Yvan Vilair : Ici, on est dans la salle des coffres. Donc ces rangements là, c'est uniquement des scellés. C'est à dire, des objets qui ont été saisis à des trafiquants d'oiseaux qui leur servaient à capturer des oiseaux illégalement dans le milieu naturel. Et donc ils sont placés ici sous main de justice en attendant la décision du tribunal.
Au service régional police en Nouvelle-Aquitaine, on va travailler sur les stratégies de contrôle de nos collègues. On va former nos agents à des thématiques particulières et on va accompagner dans certaines procédures, des enquêtes à fort enjeu.
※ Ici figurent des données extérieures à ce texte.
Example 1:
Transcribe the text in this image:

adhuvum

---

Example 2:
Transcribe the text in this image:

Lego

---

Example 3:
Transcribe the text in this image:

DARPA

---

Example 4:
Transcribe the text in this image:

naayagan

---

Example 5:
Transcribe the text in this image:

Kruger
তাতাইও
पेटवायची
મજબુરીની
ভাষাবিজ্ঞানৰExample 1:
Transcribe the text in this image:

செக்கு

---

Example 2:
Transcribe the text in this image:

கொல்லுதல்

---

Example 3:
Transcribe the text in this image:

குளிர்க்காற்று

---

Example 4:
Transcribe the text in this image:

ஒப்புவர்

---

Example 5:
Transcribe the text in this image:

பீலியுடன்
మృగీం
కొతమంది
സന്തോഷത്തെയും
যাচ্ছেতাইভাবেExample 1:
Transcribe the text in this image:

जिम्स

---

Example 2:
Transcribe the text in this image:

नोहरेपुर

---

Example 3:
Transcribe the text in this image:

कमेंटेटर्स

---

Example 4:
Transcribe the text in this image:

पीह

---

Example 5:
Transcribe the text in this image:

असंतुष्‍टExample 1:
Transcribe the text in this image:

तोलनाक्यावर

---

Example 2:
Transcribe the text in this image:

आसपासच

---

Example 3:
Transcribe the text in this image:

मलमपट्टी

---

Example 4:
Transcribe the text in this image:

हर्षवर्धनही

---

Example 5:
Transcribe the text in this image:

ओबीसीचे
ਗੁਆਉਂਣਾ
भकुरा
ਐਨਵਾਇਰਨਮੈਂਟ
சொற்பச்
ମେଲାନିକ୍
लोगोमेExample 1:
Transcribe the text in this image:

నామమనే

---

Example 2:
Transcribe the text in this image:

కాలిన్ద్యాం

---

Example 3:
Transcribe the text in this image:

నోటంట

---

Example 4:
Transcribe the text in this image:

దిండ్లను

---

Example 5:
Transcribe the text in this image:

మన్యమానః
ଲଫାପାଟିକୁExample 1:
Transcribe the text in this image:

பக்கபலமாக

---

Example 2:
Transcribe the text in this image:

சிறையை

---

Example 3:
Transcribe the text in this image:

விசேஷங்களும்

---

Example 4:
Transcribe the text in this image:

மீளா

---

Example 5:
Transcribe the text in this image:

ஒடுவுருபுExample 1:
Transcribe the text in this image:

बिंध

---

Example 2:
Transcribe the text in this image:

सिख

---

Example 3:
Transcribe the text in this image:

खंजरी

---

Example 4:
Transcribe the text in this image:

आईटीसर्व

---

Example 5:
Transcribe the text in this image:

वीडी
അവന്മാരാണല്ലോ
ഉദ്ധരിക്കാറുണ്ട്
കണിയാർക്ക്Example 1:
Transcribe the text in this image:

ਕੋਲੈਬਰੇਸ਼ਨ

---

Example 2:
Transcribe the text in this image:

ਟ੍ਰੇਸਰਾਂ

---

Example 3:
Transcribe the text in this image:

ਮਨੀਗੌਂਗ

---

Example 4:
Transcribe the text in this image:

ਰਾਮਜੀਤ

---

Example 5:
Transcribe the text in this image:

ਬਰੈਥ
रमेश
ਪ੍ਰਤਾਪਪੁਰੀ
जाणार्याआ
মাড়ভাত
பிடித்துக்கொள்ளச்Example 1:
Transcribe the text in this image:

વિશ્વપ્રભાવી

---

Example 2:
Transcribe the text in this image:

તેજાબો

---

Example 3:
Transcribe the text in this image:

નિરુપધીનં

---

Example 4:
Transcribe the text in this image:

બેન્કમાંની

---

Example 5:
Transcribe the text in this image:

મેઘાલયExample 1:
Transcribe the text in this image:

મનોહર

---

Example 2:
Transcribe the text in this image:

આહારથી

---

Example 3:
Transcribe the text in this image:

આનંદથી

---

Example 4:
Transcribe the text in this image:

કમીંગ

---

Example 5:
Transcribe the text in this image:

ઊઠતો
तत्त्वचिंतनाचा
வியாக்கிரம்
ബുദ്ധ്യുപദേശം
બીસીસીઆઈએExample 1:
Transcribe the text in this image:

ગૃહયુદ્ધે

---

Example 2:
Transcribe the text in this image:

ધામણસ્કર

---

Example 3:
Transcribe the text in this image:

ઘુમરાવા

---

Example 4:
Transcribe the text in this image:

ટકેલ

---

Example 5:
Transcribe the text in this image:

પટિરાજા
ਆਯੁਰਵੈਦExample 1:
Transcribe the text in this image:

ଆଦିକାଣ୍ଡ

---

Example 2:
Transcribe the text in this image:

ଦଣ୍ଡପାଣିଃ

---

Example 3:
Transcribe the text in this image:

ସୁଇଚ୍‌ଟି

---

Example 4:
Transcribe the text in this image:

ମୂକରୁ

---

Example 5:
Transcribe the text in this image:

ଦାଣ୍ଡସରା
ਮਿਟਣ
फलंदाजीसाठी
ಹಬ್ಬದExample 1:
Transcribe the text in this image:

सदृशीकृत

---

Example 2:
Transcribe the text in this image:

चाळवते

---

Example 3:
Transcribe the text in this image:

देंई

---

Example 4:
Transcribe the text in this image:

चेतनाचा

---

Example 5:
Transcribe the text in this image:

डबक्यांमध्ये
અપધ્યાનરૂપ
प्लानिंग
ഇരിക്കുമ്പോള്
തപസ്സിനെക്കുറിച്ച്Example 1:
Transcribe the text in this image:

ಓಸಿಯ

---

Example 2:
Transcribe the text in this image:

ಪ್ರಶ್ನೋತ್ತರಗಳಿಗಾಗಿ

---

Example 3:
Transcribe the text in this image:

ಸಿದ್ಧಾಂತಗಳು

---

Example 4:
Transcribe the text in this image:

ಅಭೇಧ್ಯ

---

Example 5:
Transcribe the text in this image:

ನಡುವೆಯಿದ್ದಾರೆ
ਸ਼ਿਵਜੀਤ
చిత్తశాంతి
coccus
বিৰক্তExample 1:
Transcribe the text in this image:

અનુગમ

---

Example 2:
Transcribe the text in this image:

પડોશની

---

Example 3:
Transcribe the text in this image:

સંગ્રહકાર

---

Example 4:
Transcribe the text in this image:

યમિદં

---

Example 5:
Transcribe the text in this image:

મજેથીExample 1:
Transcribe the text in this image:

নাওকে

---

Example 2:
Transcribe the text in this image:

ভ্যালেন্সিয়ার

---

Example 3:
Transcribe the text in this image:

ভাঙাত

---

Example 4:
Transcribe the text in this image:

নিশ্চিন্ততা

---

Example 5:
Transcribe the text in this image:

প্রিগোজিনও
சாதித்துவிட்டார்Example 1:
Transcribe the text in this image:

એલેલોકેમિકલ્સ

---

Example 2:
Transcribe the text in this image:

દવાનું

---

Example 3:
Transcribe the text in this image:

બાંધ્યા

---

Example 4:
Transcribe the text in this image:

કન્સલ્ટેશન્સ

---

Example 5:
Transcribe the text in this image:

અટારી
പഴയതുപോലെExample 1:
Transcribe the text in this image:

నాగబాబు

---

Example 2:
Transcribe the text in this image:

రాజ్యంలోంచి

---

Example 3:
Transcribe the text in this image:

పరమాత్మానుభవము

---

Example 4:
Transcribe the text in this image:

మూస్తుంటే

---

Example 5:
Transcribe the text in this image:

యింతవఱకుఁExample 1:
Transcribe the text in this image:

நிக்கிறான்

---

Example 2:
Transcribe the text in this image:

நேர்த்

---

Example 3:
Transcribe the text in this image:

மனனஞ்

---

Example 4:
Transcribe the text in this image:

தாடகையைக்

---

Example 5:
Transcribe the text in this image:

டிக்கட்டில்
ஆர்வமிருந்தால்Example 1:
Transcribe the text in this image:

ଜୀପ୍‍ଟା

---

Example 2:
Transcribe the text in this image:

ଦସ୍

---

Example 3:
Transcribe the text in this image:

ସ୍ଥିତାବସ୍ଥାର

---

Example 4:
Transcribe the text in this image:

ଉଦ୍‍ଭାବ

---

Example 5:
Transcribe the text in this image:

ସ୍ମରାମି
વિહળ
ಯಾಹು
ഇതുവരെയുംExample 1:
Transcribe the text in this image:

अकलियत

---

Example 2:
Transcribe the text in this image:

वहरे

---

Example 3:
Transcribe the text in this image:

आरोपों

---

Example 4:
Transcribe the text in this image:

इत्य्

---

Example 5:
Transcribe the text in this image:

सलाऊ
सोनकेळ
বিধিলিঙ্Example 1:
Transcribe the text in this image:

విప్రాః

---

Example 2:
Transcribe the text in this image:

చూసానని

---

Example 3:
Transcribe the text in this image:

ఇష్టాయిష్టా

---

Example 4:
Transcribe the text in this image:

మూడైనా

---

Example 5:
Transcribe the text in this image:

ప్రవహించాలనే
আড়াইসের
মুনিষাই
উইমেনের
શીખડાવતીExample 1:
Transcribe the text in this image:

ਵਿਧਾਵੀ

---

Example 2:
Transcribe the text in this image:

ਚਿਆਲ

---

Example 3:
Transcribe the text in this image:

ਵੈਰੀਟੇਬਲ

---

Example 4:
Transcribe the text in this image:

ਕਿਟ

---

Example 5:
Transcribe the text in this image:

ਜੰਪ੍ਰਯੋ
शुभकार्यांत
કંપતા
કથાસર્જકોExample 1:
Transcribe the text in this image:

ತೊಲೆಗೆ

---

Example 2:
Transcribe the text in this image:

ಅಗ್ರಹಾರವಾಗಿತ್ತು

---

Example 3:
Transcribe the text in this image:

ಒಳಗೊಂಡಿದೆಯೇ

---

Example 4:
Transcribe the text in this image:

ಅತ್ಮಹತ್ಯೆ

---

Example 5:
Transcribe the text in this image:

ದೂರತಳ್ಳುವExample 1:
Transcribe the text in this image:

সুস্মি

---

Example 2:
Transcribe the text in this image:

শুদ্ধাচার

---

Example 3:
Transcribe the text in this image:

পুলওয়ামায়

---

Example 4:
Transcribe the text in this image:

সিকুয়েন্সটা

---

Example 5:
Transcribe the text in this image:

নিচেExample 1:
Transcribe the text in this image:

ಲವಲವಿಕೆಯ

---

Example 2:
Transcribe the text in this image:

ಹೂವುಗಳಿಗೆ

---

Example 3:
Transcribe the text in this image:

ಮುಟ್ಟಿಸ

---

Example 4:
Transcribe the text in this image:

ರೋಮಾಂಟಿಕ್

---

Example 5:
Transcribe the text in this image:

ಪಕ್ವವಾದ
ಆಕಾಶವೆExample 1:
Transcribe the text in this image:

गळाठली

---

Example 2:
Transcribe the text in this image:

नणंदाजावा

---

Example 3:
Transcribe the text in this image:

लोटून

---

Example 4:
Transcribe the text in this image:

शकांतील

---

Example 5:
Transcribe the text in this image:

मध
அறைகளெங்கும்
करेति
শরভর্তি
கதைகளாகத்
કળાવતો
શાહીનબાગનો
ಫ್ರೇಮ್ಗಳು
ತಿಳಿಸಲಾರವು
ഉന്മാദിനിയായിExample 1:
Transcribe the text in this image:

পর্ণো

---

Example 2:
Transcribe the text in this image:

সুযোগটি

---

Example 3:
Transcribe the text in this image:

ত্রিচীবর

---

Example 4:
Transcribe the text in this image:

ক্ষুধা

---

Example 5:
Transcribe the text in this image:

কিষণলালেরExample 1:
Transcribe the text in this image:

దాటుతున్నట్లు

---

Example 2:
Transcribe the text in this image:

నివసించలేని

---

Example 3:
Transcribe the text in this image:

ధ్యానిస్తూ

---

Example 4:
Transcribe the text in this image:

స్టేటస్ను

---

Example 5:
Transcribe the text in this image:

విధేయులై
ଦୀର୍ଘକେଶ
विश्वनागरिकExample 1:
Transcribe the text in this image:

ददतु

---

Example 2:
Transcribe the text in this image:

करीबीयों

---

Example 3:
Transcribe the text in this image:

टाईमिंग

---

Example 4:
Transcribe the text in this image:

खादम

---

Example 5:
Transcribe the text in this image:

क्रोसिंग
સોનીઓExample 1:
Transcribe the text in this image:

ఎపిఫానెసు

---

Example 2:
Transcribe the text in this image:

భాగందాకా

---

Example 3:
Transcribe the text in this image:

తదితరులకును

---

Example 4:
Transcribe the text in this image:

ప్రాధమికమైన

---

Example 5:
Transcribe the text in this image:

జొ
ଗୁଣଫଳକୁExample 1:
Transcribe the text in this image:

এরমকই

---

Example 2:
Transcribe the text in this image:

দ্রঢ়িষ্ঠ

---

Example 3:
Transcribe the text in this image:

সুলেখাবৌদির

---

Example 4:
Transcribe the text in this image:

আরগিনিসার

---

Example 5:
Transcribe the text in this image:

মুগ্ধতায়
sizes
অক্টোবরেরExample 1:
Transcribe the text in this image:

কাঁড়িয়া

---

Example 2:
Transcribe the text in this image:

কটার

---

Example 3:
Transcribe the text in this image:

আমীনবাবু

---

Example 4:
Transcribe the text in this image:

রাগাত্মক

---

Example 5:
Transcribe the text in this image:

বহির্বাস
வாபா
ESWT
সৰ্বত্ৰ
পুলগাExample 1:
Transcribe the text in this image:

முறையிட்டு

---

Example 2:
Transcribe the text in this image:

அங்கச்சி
On a un exercice de priorisation constant de manière à concentrer les moyens qu'on a sur ce qui est le plus important et le plus urgent : la ressource en eau, l'état des habitats naturels qui constituent aussi nos habitats, les endroits où nous vivons, et les espèces sauvages qui vivent dessus.
Un policier de l'environnement est chargé de faire respecter les lois, les règlements, en rapport avec la biodiversité, avec l'environnement, avec tout ce qui menace notre lieu de vie commun.
Il faut faire preuve de pédagogie pour sensibiliser les usagers, pour qu'ils comprennent pourquoi il faut préserver tels enjeux. Accompagner la société vers un changement, ça prend du temps.
Parfois, on a l'impression d'être un peu en avance, et notre rôle, c'est d'essayer de convaincre et donc ça se fait avec beaucoup de travail et dans la durée. La nature a une capacité à se reconstruire. Quand on arrive à arrêter une pression ou à la réguler, la nature réagit. Et si on lui en laisse la possibilité, elle se répare. Et avec les générations nouvelles, qui sont plus sensibilisés, qui sont plus ouverts d'esprit, il y a beaucoup d'espoir.